In August of 2009, Pitino was flipping out, blackmailed by a woman who claimed to have had a sexual encounter with him in a restaurant. Pitino was so outraged by the media coverage that he called a press conference to say, partly, that the media should understand his wife was going through a hard time, what with her husband being blackmailed.
The blackmail was the reason for the hard time?
Anyway, 2 1/2 years later, the narrative again is that Pitino has now been humbled. He said his biggest regret is not failing to cover Hill, but instead not being humble.
"A lot of times the last two years, I took a lot of grief from a lot of people saying a lot of things," he said. "And I never thought in my life I could turn the other cheek and just walk on. And I did.
"Some of the most ugly things I’ve heard, I just took it inside. And today, as I look back on it, I’m real proud that you could turn the other cheek."
When talking about Pitino, you just can’t get away from the reality show. But one thing is for sure: He can coach a team to do anything over the course of 40 minutes. That might include beating Kentucky.
This is a big moment for Pitino. He could have been a legend at Kentucky, but chose to leave. Now he’s playing the underdog at the in-state rival. It comes against his rival coach, too, in John Calipari, who is trying to win his first title.

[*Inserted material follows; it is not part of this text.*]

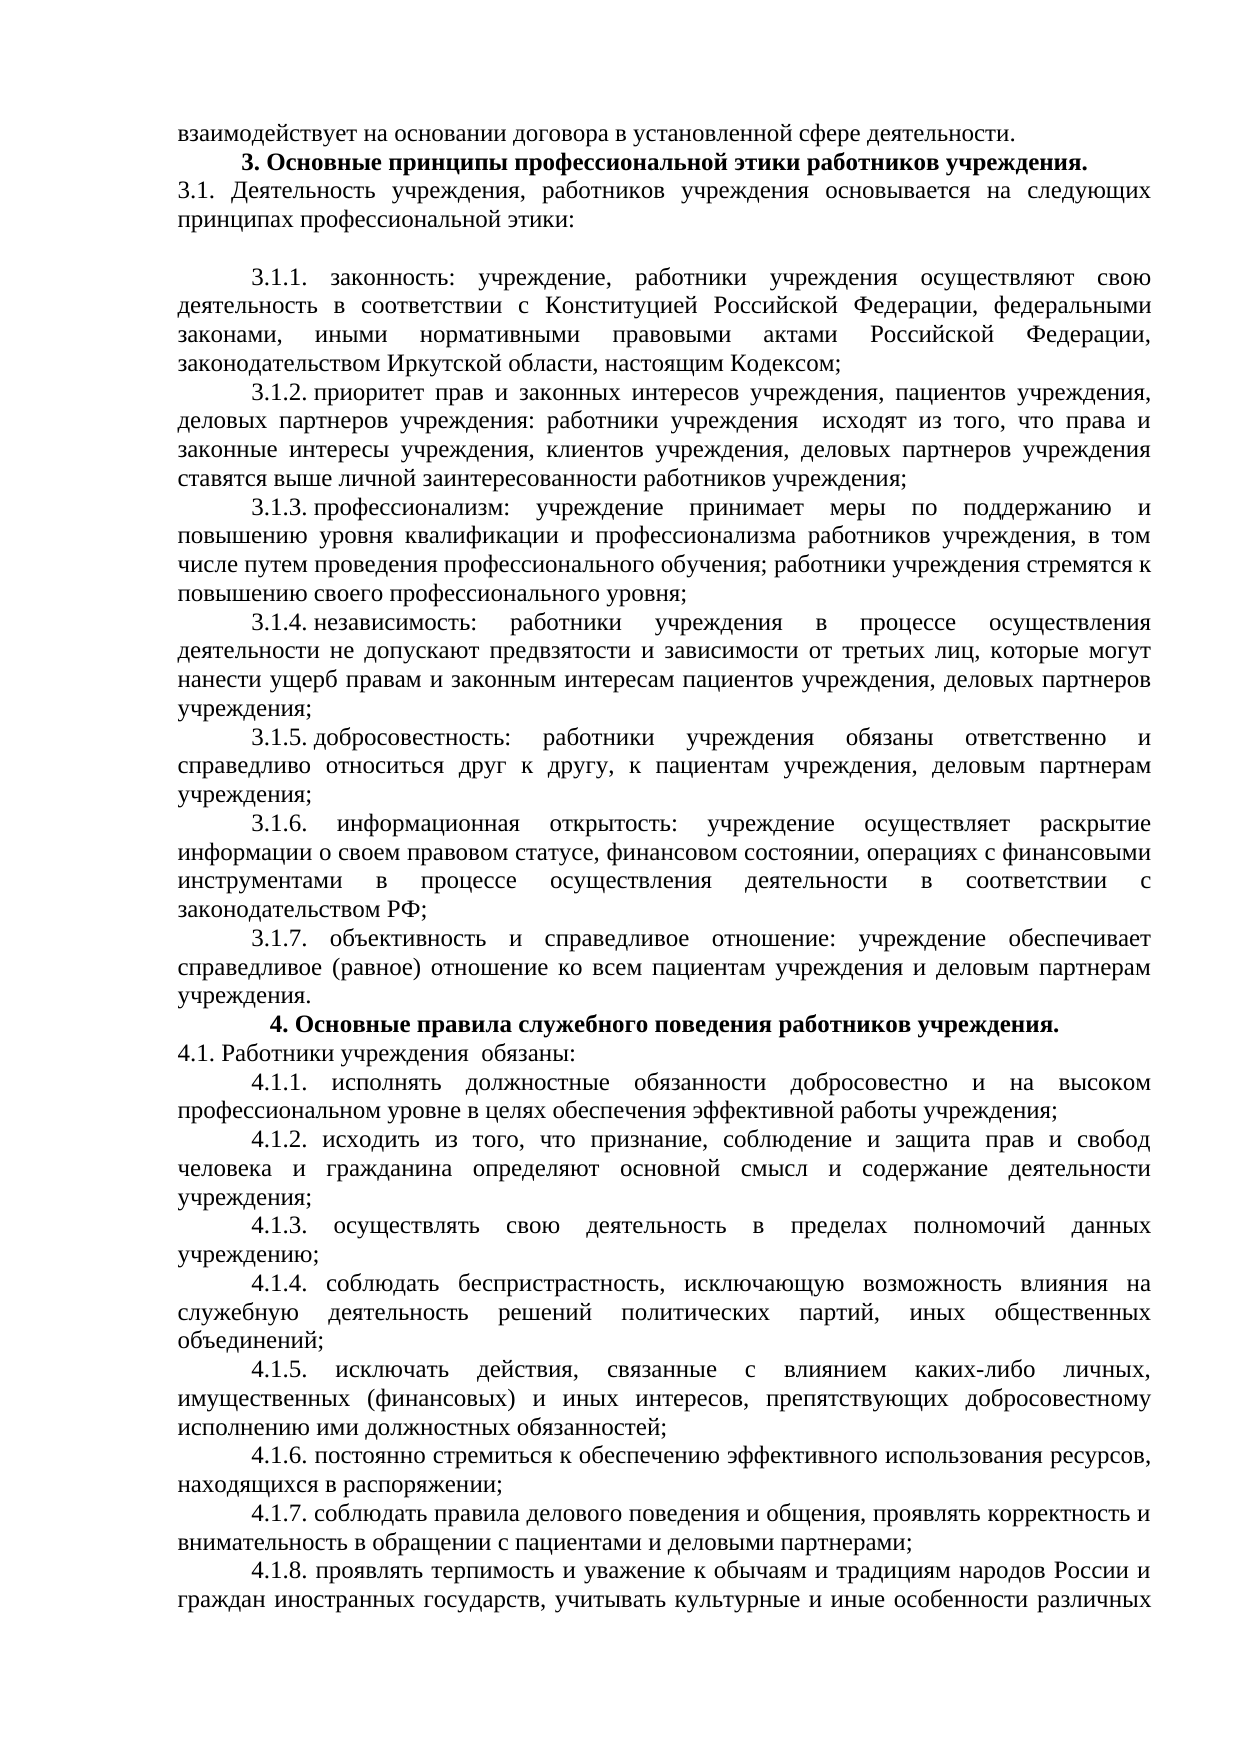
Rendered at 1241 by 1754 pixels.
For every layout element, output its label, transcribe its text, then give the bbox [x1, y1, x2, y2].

Pitino explained the history of the rivalry, saying that in the old days, it started along racial lines. Louisville was the minority university and Kentucky the privileged one. It all changed, he said, when Kentucky hired Tubby Smith as a head coach.
"The lines are no longer racially motivated," he said. "(Now) it’s just pure hatred."
He is still charming. Funny. Likable. But most importantly, his players improve when they learn from him.
"Coming in, you hear all the stories about guys getting yelled at (by Pitino), but it doesn’t actually sink in until you’re the guy at practice getting yelled at," Louisville forward Kyle Kuric said. "It takes a little bit of getting used to, but he’s trying to help you and isn’t just yelling for no reason. I’ve learned a lot from him and wouldn’t trade it for anything."
Hmm. The stories now aren’t about his yelling, but about players getting behind him during press conferences and making bunny ears. They are all just one happy family behind one humble coach.
Believe it or not. But don’t doubt that despite these two rosters, Pitino can make a game of this Saturday.
And if he loses?
He’ll still close the sale on the Hall of Fame eventually.